Roger commented further on Forbes.com's view of the web, saying that it is a great way of bringing together not just the data, but the interpretation of it and interaction around it.  He also commented on other magazines' redesigning print to look more "webby", saying that it's not about how it looks but what it says. The web audience is different from the magazine audience, so redesigning the magazine will hurt the web audience.

What this is really about is that the web is a completely different business model, and any company that holds onto the old model and ties the two together are not going to do well.  For WSJ, it's not an issue of making WSJ.com for free, it's about tying the Web content to the newspaper too tightly.

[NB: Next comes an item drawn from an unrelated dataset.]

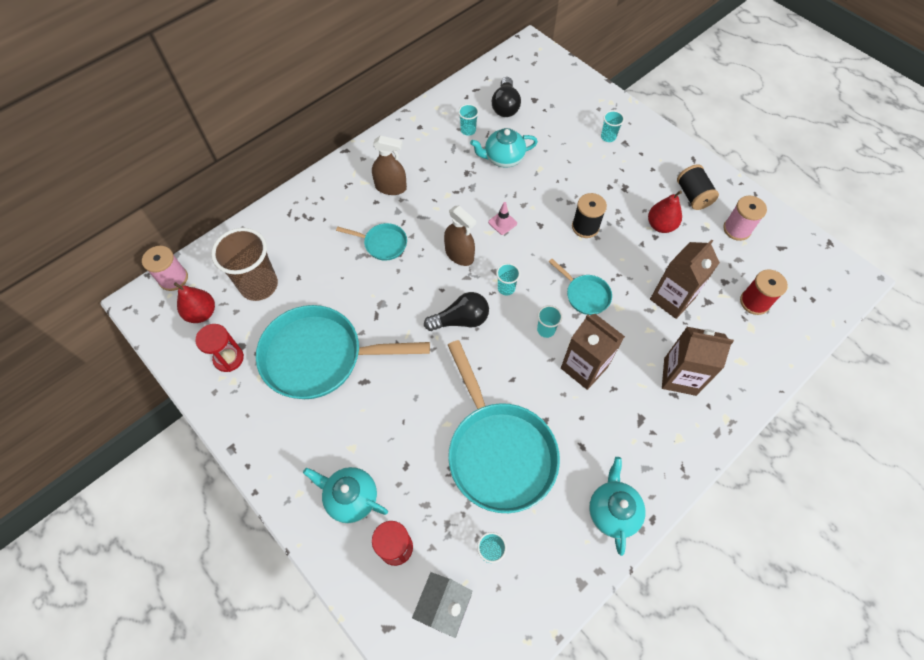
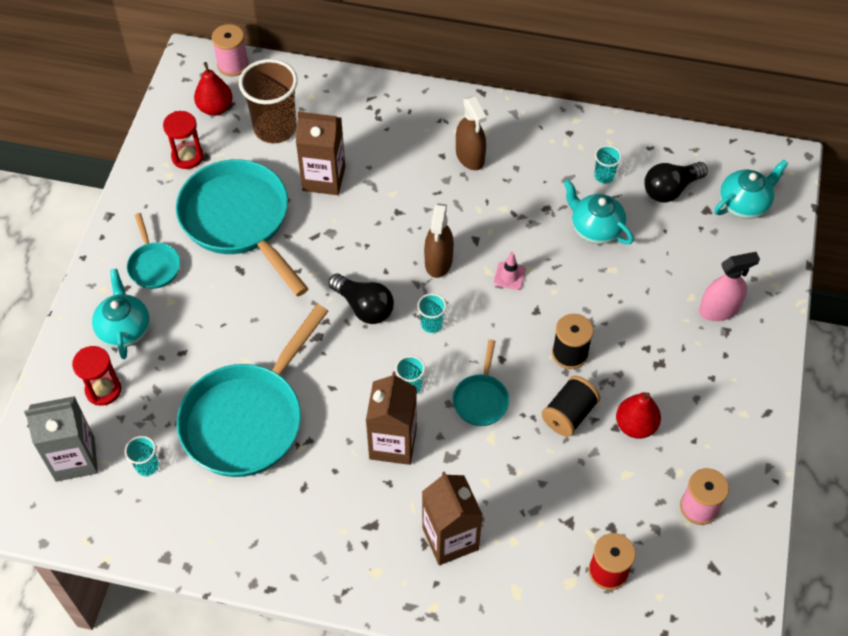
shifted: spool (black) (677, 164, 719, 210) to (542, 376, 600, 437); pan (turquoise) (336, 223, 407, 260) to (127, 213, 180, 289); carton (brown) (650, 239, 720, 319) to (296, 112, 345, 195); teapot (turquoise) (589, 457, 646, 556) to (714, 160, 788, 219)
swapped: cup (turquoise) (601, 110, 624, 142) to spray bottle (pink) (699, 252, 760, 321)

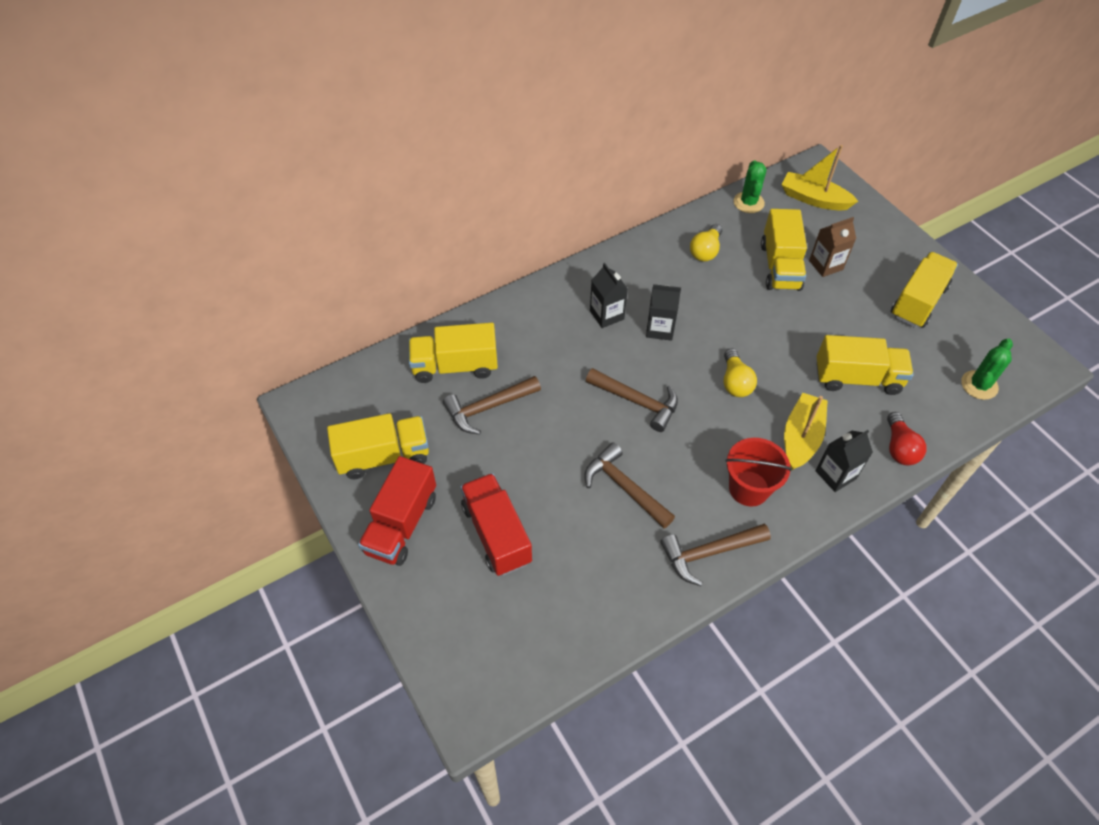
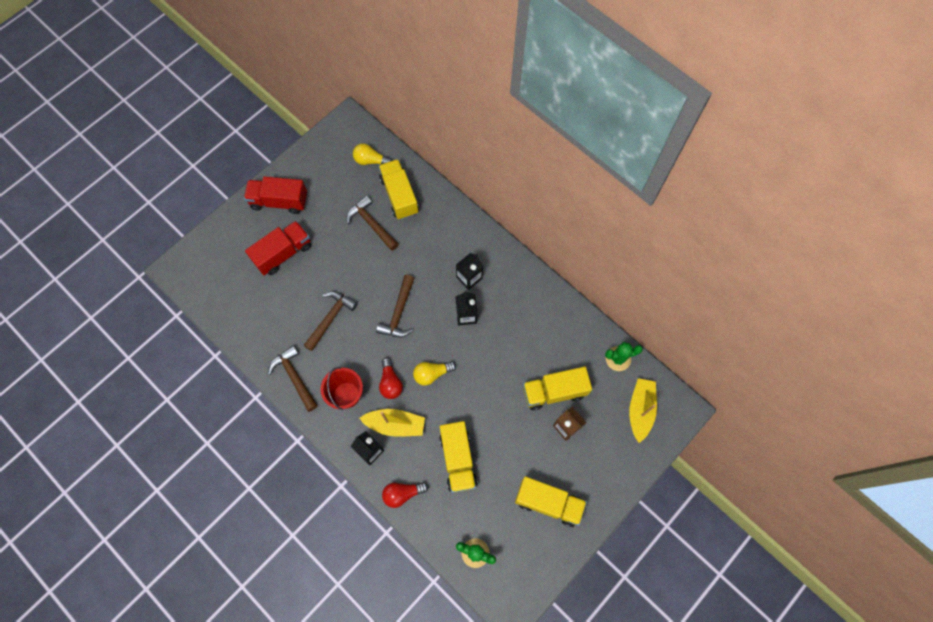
gone: truck (yellow) (327, 413, 429, 479)
new: light bulb (red) (379, 357, 403, 399)
shifted: light bulb (yellow) (690, 224, 722, 262) to (353, 143, 392, 165)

Responding to a question on how Forbes.com views video, Jim described it as extremely important to them now.  The role video plays is giving Forbes.com a lot of flexibility to give its audience different degrees of consumption depending on how involved the reader is in a subject.  More and more people are oriented toward video content of the site, and Jim feels that people "will think of the video on our site along with other forms of content like a business cable channel."

Next up (via a short video interview) was Ann Moore, Chairman and CEO, Time Inc., who commented immediately on the decision to close Business 2.0.  It was an economic one -- it didn't have enough advertising, so it was more important to shutter it and beef up the coverage in Fortune.  The whole business sector has been hit hard, with ad dollars being taken away by automotive books and women and lifestyle magazines overall.  Moore described the partnership with CNN (consolidating business titles to CNNMoney) has been very successful -- adding profits to bottom lines of each of the titles. 

Interestingly, echoing Jim Spanfeller's view of video, Anne stated how people don't need a cable channel anymore, because Time Inc. does video very well on its site.  Video is easy to produce in multiple locations and cheap distribution.  Video has tripled its CPM's and readers.

I'll blog about additional sessions in separate posts, as there's an interesting panel with the major "consumer business magazines", a Q&A with the publisher of the Wall Street Journal and a panel on technology business media during the day.